## Available data
- - - - -

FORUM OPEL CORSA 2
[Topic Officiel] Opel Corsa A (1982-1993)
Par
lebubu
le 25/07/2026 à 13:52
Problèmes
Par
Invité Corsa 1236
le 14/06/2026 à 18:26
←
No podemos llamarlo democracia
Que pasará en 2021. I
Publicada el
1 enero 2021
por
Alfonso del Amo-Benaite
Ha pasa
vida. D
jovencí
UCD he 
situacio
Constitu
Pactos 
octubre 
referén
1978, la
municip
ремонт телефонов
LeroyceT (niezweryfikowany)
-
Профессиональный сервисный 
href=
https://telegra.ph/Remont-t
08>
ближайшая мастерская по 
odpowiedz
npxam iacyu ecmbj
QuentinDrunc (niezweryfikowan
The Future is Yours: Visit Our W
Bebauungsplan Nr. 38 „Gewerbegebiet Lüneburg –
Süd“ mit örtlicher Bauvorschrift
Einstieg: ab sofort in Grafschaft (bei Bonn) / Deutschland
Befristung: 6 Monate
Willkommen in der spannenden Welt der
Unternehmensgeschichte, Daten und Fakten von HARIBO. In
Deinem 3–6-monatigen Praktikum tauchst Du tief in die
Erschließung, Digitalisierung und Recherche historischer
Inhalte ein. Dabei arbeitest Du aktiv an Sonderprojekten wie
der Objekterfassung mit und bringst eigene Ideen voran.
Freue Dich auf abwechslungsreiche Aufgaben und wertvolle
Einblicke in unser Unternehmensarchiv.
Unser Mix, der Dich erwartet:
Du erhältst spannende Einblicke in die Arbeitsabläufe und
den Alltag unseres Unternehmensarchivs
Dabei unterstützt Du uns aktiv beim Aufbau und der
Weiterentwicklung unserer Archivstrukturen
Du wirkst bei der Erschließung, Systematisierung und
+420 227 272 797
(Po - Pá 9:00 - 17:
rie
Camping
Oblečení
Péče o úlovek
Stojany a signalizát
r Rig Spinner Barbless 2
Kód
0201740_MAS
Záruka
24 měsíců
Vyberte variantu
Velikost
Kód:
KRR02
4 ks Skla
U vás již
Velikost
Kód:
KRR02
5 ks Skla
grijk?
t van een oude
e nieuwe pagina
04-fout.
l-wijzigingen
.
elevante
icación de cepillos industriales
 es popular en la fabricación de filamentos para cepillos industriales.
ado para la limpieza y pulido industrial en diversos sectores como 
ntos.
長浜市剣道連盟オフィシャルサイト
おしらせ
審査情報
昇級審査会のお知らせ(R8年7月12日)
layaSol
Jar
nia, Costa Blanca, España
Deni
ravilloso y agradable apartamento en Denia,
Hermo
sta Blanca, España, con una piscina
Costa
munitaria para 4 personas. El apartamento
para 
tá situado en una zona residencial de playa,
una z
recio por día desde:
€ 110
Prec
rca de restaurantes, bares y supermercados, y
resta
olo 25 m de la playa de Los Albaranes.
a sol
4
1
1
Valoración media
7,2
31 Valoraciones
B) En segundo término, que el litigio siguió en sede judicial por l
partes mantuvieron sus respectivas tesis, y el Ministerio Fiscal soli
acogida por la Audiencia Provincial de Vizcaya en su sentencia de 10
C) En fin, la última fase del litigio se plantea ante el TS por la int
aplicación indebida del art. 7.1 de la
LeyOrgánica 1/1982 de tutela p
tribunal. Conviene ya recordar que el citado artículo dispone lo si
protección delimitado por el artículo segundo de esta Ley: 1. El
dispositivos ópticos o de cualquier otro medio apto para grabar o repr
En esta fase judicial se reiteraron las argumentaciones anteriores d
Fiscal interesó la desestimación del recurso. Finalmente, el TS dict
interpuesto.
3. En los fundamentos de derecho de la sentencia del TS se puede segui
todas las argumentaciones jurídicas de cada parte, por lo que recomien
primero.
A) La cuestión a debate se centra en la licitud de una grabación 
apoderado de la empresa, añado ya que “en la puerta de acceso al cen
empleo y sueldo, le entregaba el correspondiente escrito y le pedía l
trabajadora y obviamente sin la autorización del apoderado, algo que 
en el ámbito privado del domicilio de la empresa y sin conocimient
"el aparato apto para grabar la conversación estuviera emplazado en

- - - - -

## Task item
Write out the items word for word, from their first line up to and including the line that contains "icación de cepillos industriales".

## Your response
FORUM OPEL CORSA 2
[Topic Officiel] Opel Corsa A (1982-1993)
Par
lebubu
le 25/07/2026 à 13:52
Problèmes
Par
Invité Corsa 1236
le 14/06/2026 à 18:26
←
No podemos llamarlo democracia
Que pasará en 2021. I
Publicada el
1 enero 2021
por
Alfonso del Amo-Benaite
Ha pasa
vida. D
jovencí
UCD he 
situacio
Constitu
Pactos 
octubre 
referén
1978, la
municip
ремонт телефонов
LeroyceT (niezweryfikowany)
-
Профессиональный сервисный 
href=
https://telegra.ph/Remont-t
08>
ближайшая мастерская по 
odpowiedz
npxam iacyu ecmbj
QuentinDrunc (niezweryfikowan
The Future is Yours: Visit Our W
Bebauungsplan Nr. 38 „Gewerbegebiet Lüneburg –
Süd“ mit örtlicher Bauvorschrift
Einstieg: ab sofort in Grafschaft (bei Bonn) / Deutschland
Befristung: 6 Monate
Willkommen in der spannenden Welt der
Unternehmensgeschichte, Daten und Fakten von HARIBO. In
Deinem 3–6-monatigen Praktikum tauchst Du tief in die
Erschließung, Digitalisierung und Recherche historischer
Inhalte ein. Dabei arbeitest Du aktiv an Sonderprojekten wie
der Objekterfassung mit und bringst eigene Ideen voran.
Freue Dich auf abwechslungsreiche Aufgaben und wertvolle
Einblicke in unser Unternehmensarchiv.
Unser Mix, der Dich erwartet:
Du erhältst spannende Einblicke in die Arbeitsabläufe und
den Alltag unseres Unternehmensarchivs
Dabei unterstützt Du uns aktiv beim Aufbau und der
Weiterentwicklung unserer Archivstrukturen
Du wirkst bei der Erschließung, Systematisierung und
+420 227 272 797
(Po - Pá 9:00 - 17:
rie
Camping
Oblečení
Péče o úlovek
Stojany a signalizát
r Rig Spinner Barbless 2
Kód
0201740_MAS
Záruka
24 měsíců
Vyberte variantu
Velikost
Kód:
KRR02
4 ks Skla
U vás již
Velikost
Kód:
KRR02
5 ks Skla
grijk?
t van een oude
e nieuwe pagina
04-fout.
l-wijzigingen
.
elevante
icación de cepillos industriales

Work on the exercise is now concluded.